|A small mouse sits in a trap in Vienna, December 5, 2011. (REUTERS/Heinz-Peter Bader)
Using stem cells from human skin, Japanese scientists have grown a small human liver inside the skull of a mouse.
Hideki Taniguchi and Takanori Takebe from Yokohama City University used stem cells generated from human skin cells and developed them into percussor liver cells, the New Scientist reports.
Then they added other cells from umbilical cord blood vessels. The combination of cells then "guided itself" to form a small structure similar to liver tissue, Takebe said.
"We mixed and graded the cells onto the culture dish and they moved to form a cluster," he said. "It was a surprising outcome from what was, to be honest, an accident."
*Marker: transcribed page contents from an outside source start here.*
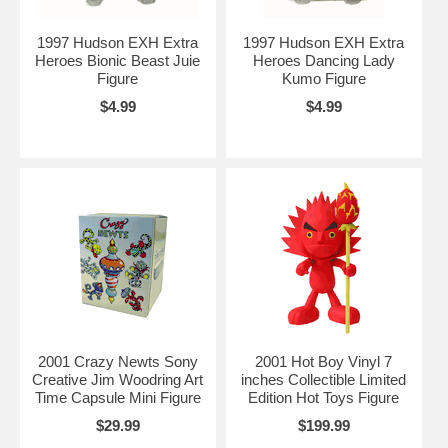
1997 Hudson EXH Extra
1997 Hudson EXH Extra
Heroes Bionic Beast Juie
Heroes Dancing Lady
Figure
Kumo Figure
$4.99
$4.99
2001 Crazy Newts Sony
2001 Hot Boy Vinyl 7
Creative Jim Woodring Art
inches Collectible Limited
Time Capsule Mini Figure
Edition Hot Toys Figure
$29.99
$199.99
They implanted the structure into the head of a mouse, which was suffering from a severe genetic immune system disorder that prevented it from having an immune reaction to the foreign tissues.
The increased blood flow in the mouse's skull allowed the tissue to keep growing.
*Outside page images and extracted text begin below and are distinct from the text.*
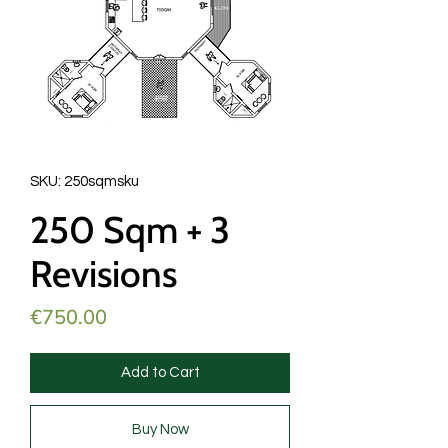
SKU: 250sqmsku
250 Sqm + 3
Revisions
Price
€750.00
Add to Cart
Buy Now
Within 48 hours, human blood vessels and human proteins formed. Glycogen and amino acids levels were the same as those of a human liver.
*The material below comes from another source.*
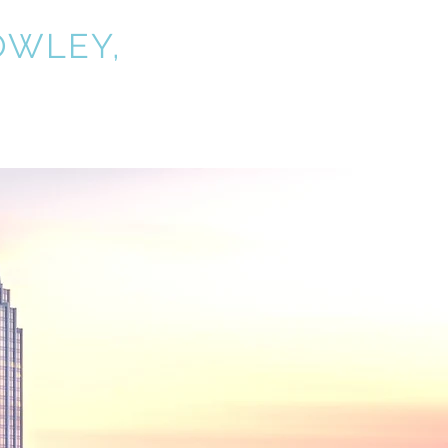
OWLEY,
P.C.
nt Alerts
Contact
"It's not yet a perfect liver," Takebe said. "Improvements need to be made, such as the reconstruction of a bile duct."
The study could be significant for the field of regenerative medicine, but the researchers aren't yet sure whether the organ is a fully functioning liver, or whether they will be able to scale it to human size.
The findings were presented at the at the International Society for Stem Cell Research's annual meeting in Yokohama.